> **Request**: Count the lines in the entries below that contain the string "peut", and reply with only that number.

> **Material provided**:
#####
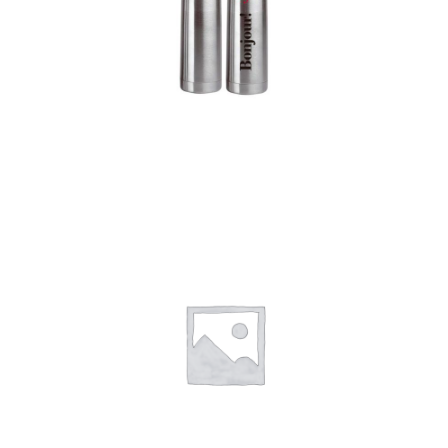
Termos
Detalles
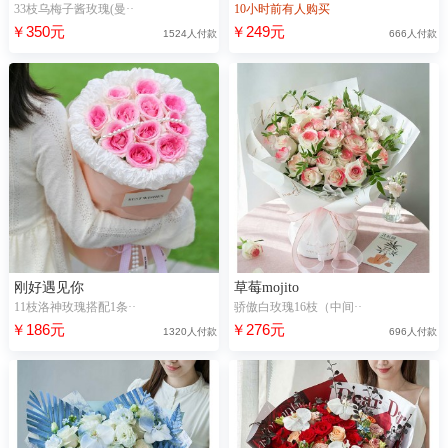
33枝乌梅子酱玫瑰(曼··
10小时前有人购买
￥350元
￥249元
1524人付款
666人付款
刚好遇见你
草莓mojito
11枝洛神玫瑰搭配1条··
骄傲白玫瑰16枝（中间··
￥186元
￥276元
1320人付款
696人付款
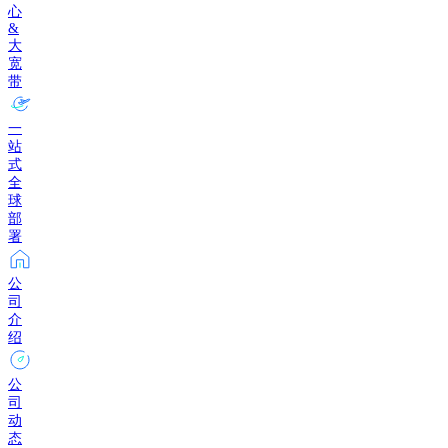
心
&
大
宽
带
一
站
式
全
球
部
署
公
司
介
绍
公
司
动
态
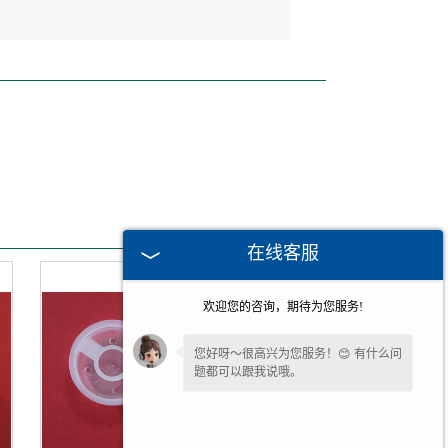
在线客服
欢迎您的咨询，期待为您服务!
您好呀～很高兴为您服务！😊 有什么问
题都可以跟我说哦。
您好，在线客服已就位，方便说下需求
吗？我快速帮您对接处理。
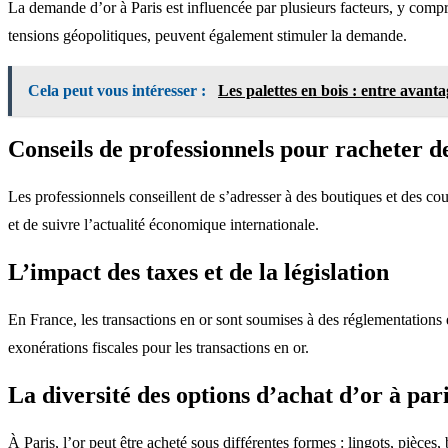
La demande d’or à Paris est influencée par plusieurs facteurs, y com
tensions géopolitiques, peuvent également stimuler la demande.
Cela peut vous intéresser :
Les palettes en bois : entre avanta
Conseils de professionnels pour racheter de
Les professionnels conseillent de s’adresser à des boutiques et des cour
et de suivre l’actualité économique internationale.
L’impact des taxes et de la législation
En France, les transactions en or sont soumises à des réglementations e
exonérations fiscales pour les transactions en or.
La diversité des options d’achat d’or à par
À Paris, l’or peut être acheté sous différentes formes : lingots, pièc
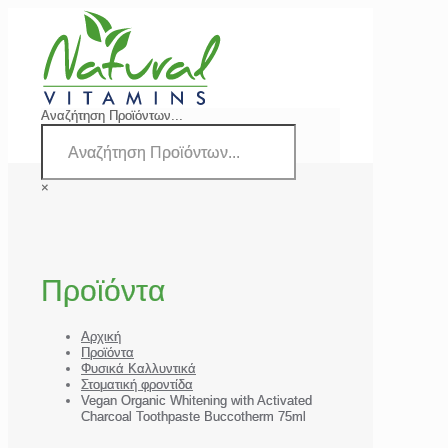
Αναζήτηση Προϊόντων...
×
Προϊόντα
Αρχική
Προϊόντα
Φυσικά Καλλυντικά
Στοματική φροντίδα
Vegan Organic Whitening with Activated
Charcoal Toothpaste Buccotherm 75ml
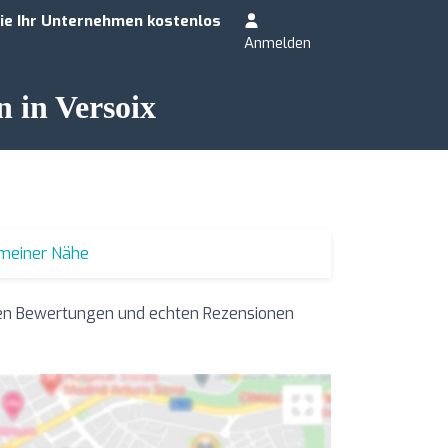
ie Ihr Unternehmen kostenlos
Anmelden
n in Versoix
 meiner Nähe
hren Bewertungen und echten Rezensionen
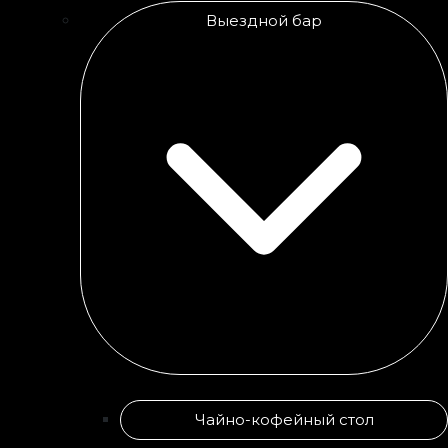
Выездной бар
Чайно-кофейный стол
#####
> **Exercise solution**: 2